Molveno - Rundum gelungener Sommerabschluss

Teilnehmer v.l.n.r. hinten: Philipp, Dietmar, Martin Se., Ecki, Edgar, Kerstin (Gast), Bernd, Martin P.
vorne Marion, Martin (TO), Hans, Axel und Reiner.
Nicht auf dem Foto Mike (Gast), Bodo sowie Steffen (Gast)

Nachdem es zum regulären Anmeldeschluss Ende Juni noch ziemlich mau bzgl. Teilnehmern aussah und der TO schon gebuchte FeWos wieder stornieren musste, gab es ab Ende August dann doch noch einen Last-Minute-Anmelde-Hipe. Schließlich waren 16 Personen dabei.

Genügend Betten bzw. FeWos konnten erfreulicherweise nachgebucht werden. Das Bilden der Fahrgemeinschaften klappte dagegen trotz intensiver TO-Bemühung nicht wirklich optimal (kaum Autos, die 3 Flieger "packen" oder terminliche Sonder-Randbedingungen).

Früh um 6 Uhr in Plieningen abfahren sparte nicht nur Blockabfertigung am Füssentunnel sowie die üblichen Staus auf der Fernpassstrecke, auf AT-Brenner-Seite und vor allem vor Sterzing sondern ermöglichte jedem der 3 Early-Birds auch noch je einen >2 Stunden Willkommensflug. Besser 2 Stunden fliegen als 2 Stunden im Stau stehen :-).

Nachdem es schon in der ersten Septemberwoche die ungewöhnliche Hochdruckbrücke vom Atlantik bis nach Polen gab, die beiden Seiten des Alpenbogens Top-Flugbedingungen bescherte, hatten wir eigentlich mit dramatischer Verschlechterung gerechnet. Ok, etwas schlechter wurde das Wetter auf der Alpensüdseite tatsächlich, aber es blieb erstens trocken und auch (knapp) über 20 Grad warm, aber zweitens auch nordföhnfrei! 
Damit konnten wir an 6 von 7 (bzw. für die langschlafenden Staufahrer an 5 von 6) Tagen fliegen. Fast alle machten zwei Flüge pro Tag. Viele davon deutlich über einer Stunde. (Rekord 3:45 Stunden!). Die Westkuhle wurde von fast allen erkundet. Überwiegend klappte auch das Wiederhochdrehen am Hausberg nach Einstieg am unteren Startplatz. Auch das Befliegen der Paganella-Westflanke gelang fast allen. Hoch zu den Brenta-Klötzen kamen nur 3 PCS-ler. Die schafften das aber dann an mehreren Tagen.

Das Landen klappte trotz in Molveno zwingend erforderlicher Besichtigung und Einweisung nicht immer wirklich Foto-/Video-tauglich, aber jeder machte eine positive Lernkurve durch :-). Das Beachten von besprochenen Landmarken und Anflugrichtungen macht allerdings nur dann Sinn, wenn ein weiterer Parameter berücksichtigt wird: Höhe (sowohl absolut als auch über *Land*)!

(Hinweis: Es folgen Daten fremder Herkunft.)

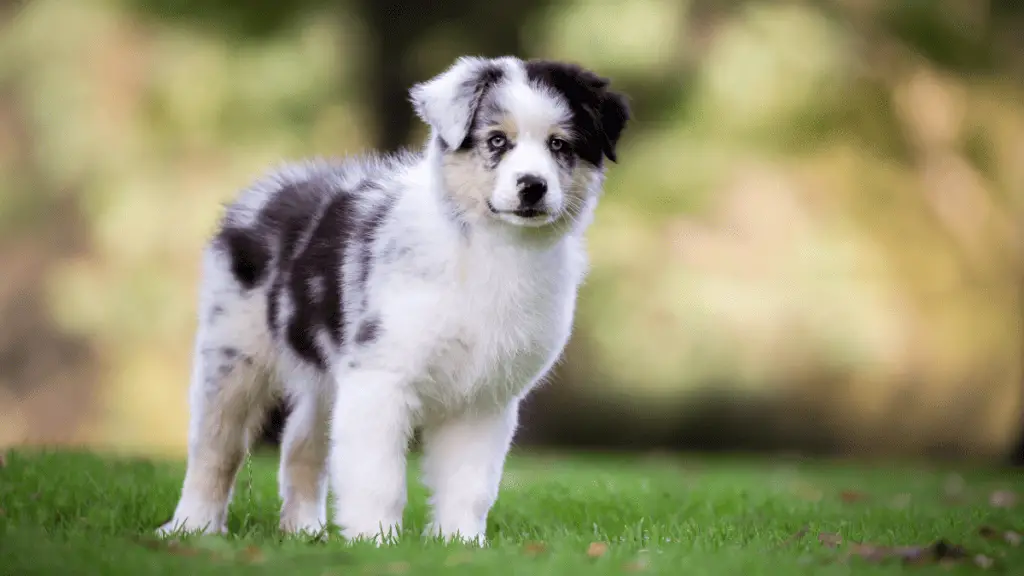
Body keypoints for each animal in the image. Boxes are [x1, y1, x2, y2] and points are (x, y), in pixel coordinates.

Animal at [156, 54, 626, 541]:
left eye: (559, 145)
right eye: (497, 140)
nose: (533, 186)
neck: (491, 248)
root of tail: (267, 189)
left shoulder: (485, 397)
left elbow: (470, 482)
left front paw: (460, 542)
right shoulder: (381, 374)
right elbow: (377, 474)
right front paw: (374, 540)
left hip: (323, 378)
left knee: (301, 444)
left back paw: (304, 531)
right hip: (233, 353)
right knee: (215, 447)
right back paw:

Einige Wohngemeinschaften kochten viel selbst. Andere erkundeten die diversen Bewirtschaftungsbetriebe in Molveno. Wegen Corona wurden Plätze im Freien oder auf überdachten Terrassen bevorzugt. Ins Gebäude der Bahn durfte man nur mit Maske, das wurde auch wirklich strikt kontrolliert, beim Einkaufen waren Masken mindestens so im Einsatz wie in DE. Auch im öffentlichen Straßenraum trugen viele Menschen Masken. In IT gibt es Regionen, in denen Masken immer oder zumindest ab 18 Uhr, und überall Pflicht sind. Diese Regeln bringen Touristen halt auch mit nach Molveno.
Nach einem abendlichen Sturzregen und zu starkem Nordwind waren alle froh über den einen verordneten Nicht-Flugtag. Dieser wurde zum etwas näher Bestaunen der Brenta-Dolomiten ausgenutzt. Die steilen und schroffen Felsen sehen schon aus der Luft beeindruckend aus, vom Boden, quasi auf Augenhöhe wird das alles aber noch größer, steiler und wilder. Da dies der einzige Nicht-Flug-Tag war, fuhren Einige tatsächlich ohne die Quasi-Pflicht-See-Umrundung heim :-).